REINFORCE is hard to tune in sparse environments. Policy gradient methods need dense, frequent reward signals to work well. A creature wandering a large terrain, eating occasionally, doesn’t get that signal often enough.

Neuroevolution is surprisingly robust. No learning rate, no gradient clipping, no replay buffer. Just mutation rate and selection pressure. For simulations where you can run many agents in parallel, it’s a remarkably practical approach.

ECS makes simulation code clean. Systems only care about the components they need. Adding a new behavior means adding a new system — nothing else changes.

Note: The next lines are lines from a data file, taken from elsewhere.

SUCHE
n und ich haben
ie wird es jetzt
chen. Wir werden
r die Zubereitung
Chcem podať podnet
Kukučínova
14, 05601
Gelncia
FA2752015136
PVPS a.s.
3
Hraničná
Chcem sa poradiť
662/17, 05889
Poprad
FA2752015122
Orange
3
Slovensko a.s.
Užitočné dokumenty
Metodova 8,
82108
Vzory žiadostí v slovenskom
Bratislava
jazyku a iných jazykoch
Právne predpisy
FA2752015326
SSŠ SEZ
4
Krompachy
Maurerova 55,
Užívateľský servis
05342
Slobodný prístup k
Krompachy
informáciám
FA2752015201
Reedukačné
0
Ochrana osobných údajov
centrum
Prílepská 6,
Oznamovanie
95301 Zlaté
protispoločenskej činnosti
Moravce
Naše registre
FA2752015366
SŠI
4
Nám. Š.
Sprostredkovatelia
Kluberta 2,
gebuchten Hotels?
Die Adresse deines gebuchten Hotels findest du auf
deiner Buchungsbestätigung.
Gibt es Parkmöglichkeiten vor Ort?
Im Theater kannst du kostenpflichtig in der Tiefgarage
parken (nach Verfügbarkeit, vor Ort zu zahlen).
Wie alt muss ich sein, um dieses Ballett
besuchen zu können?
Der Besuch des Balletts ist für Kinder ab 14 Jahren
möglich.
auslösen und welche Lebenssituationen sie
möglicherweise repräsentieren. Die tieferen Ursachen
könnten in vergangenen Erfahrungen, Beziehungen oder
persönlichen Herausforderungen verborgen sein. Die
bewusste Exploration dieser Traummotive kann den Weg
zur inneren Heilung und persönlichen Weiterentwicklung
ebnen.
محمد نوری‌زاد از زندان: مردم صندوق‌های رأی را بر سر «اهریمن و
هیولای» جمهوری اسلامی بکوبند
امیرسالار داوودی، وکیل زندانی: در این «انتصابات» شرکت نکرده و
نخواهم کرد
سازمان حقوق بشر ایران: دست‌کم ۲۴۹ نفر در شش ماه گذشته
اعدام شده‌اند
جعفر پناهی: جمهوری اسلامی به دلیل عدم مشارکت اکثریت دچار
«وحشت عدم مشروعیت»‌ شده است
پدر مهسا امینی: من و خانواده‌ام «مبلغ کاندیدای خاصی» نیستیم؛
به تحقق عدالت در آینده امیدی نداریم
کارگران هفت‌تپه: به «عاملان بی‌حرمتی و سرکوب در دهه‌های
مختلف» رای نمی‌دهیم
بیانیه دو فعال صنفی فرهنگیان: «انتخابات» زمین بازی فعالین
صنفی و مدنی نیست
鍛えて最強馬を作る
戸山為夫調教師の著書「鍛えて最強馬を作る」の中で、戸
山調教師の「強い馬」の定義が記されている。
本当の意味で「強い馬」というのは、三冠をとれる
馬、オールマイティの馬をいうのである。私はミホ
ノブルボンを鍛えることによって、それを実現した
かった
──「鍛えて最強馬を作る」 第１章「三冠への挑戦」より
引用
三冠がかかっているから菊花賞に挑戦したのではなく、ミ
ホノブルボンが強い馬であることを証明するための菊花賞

Emergence is real and weird to watch. Once the brains are even slightly trained, you start seeing group behavior that you never programmed. Clusters form around food. Some creatures patrol. It’s not intelligence — but it looks like something.

What’s Next

OKIOS is still a work in progress. Some things I want to explore:

Agent-to-agent perception (can creatures detect each other?)
Predator/prey dynamics
More complex terrain with resource scarcity zones
Crossover between two parent brains, not just mutation

The simulation currently answers a small version of the big question. But the bigger question — true emergent cooperation and specialization — is still ahead.

The habitat is just getting started.